Prices in Long Beach have dipped slightly, but still have a long way to go to be at equilibrium with reality.
Banks holding these foreclosed properties are sitting on them, hoping to be bailed out.
I’ve been eyeing a place in a bubble-inspired cookie-cutter development quite a distance from Silicon Valley (but advertised as “commutable” during the bubble) where a recent foreclosure went for 75% off the tippy tippy top peak there in 2005.
That’ll wreck the comps for a while. And there’s more downside to come there — more than half the sales in the past year in that neighborhood were foreclosure sales.
Your ‘expert’ is correct.
Until prices can be afforded with current salaries and fully documented applications by sanctioned underwriters...they’re too high.
IMO, we need to get back to 2001 prices.

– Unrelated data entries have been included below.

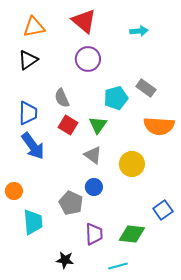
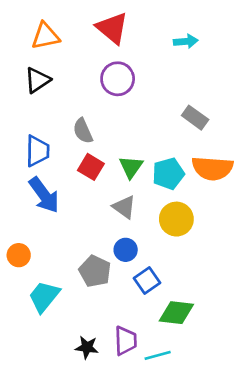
cyan pentagon: (116, 98) -> (168, 174), moved
blue square: (163, 210) -> (147, 281), moved
cyan trapezoid: (33, 222) -> (44, 297), turned -136
purple trapezoid: (94, 234) -> (126, 341), moved

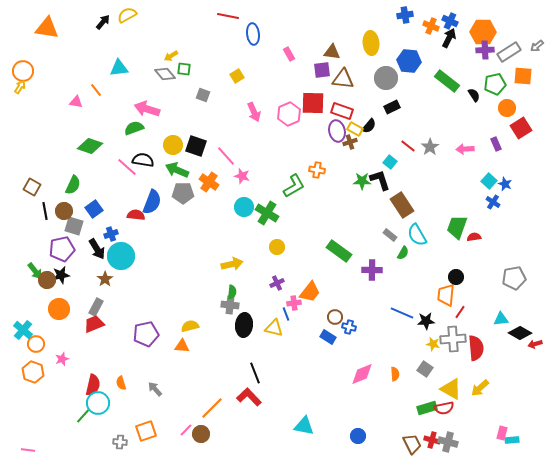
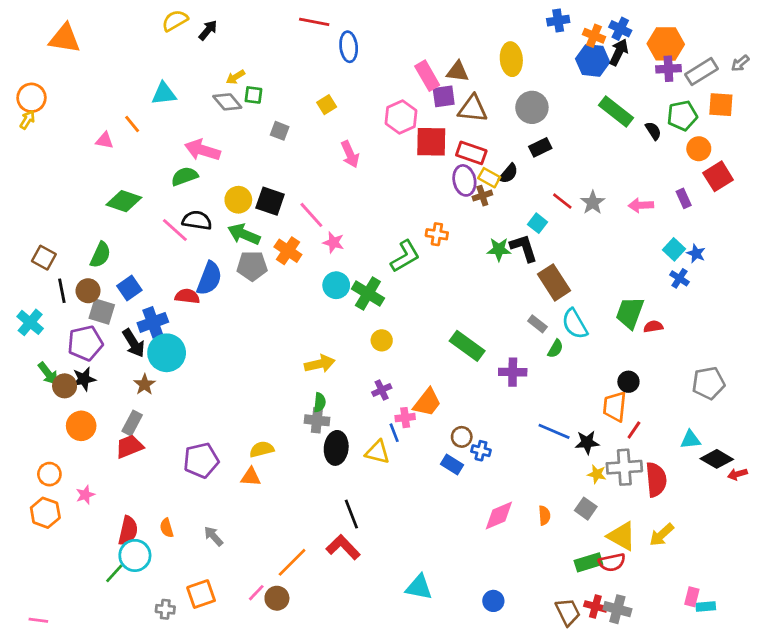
black arrow: (103, 22) -> (208, 30), moved
pink rectangle: (289, 54) -> (427, 76), moved, size x1.5
blue hexagon: (409, 61) -> (593, 60), moved
pink hexagon: (289, 114) -> (401, 117), moved
blue cross: (111, 234) -> (153, 322), size x1.5
cyan cross: (23, 330) -> (30, 322), moved

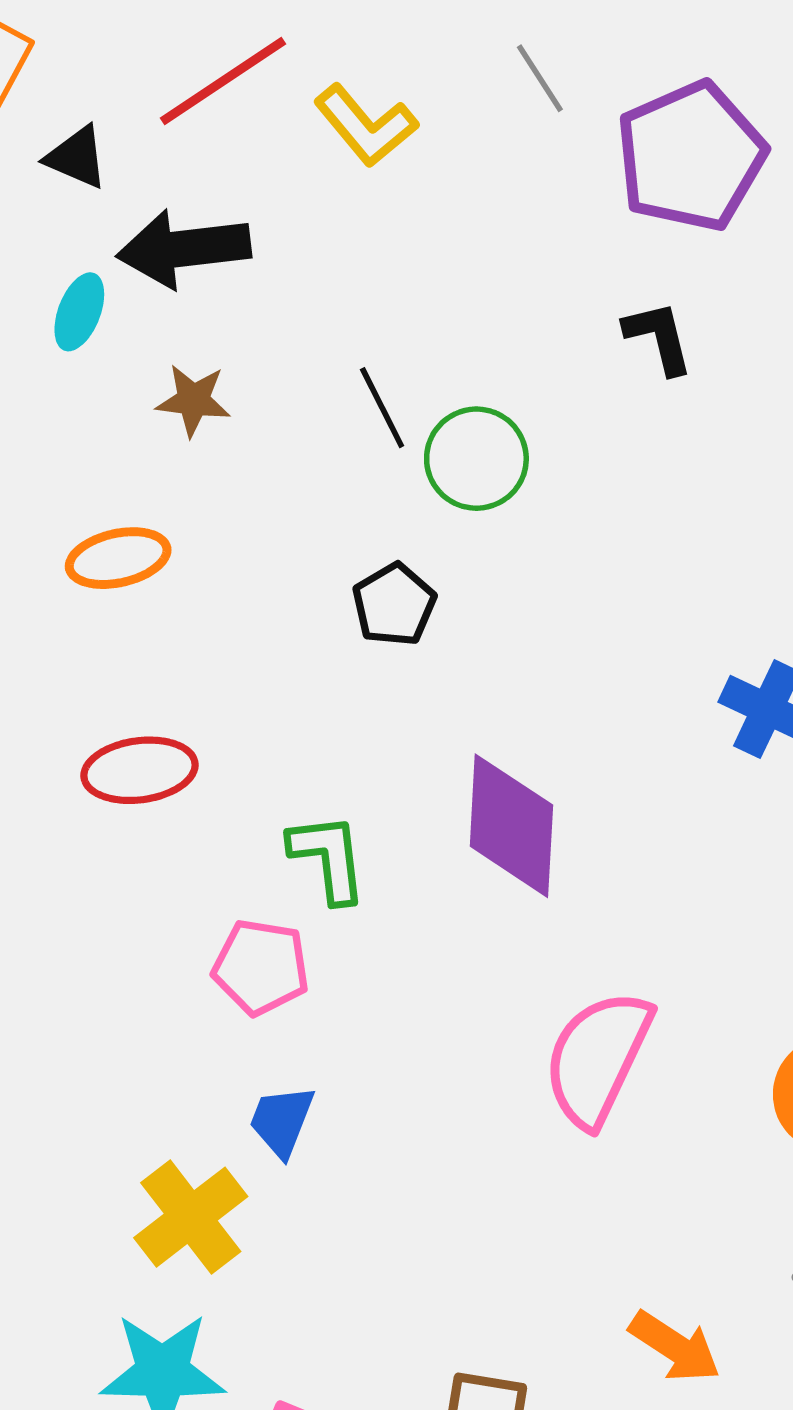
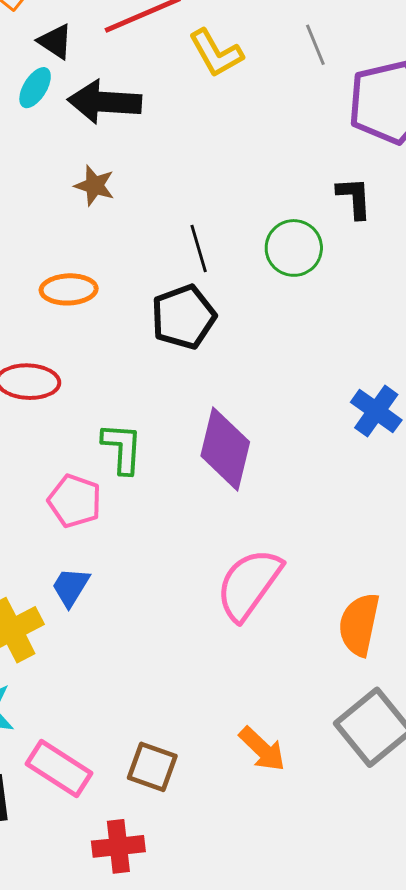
cyan ellipse: (79, 312) -> (35, 88), moved
black line: (382, 408) -> (199, 249), moved
green circle: (476, 459) -> (294, 248), moved
orange ellipse: (118, 558) -> (69, 289), moved
black pentagon: (394, 605) -> (183, 317), size x1.4

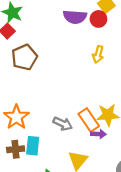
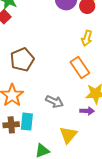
brown pentagon: (24, 57) -> (22, 60), moved
orange rectangle: (89, 120) -> (80, 68), moved

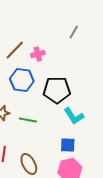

Summer 2001 prices.
I lived in Long Beach from ‘95 to ‘99. Bought my 2 BR for $170K, sold it for $190K, and wondered who in their right mind would pay that for a 980 sf house. It topped out well over $500K. Now similar houses are still in the mid $400s. Crazy. We kick ourselves for not holding on to it.

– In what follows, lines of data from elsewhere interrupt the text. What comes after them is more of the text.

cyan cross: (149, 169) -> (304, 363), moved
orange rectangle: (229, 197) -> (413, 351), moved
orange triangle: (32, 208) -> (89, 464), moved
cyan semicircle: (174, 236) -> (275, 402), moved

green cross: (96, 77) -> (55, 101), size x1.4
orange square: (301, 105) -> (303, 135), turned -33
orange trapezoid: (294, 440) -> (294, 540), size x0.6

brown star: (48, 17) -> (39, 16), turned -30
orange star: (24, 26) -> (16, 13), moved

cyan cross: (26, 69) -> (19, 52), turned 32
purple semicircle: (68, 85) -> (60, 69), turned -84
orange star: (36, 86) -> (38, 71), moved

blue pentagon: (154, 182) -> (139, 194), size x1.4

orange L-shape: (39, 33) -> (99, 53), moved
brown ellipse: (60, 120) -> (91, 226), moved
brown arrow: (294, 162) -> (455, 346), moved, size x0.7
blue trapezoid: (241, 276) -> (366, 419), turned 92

My next door neighbors moved in two years ago and paid $529,000. This is for a 60 year old, two bedroom plus an add-on totalling about 1,100 sq. feet.
The folks across the street paid $660K or so for about 1,300 sq. ft.
We don’t own. By the time we were in a position to afford a home, they were going for $400K, so we sat out. Glad we did.
Homes are going for less than $8,000 in Detroit. Lots of bargains there.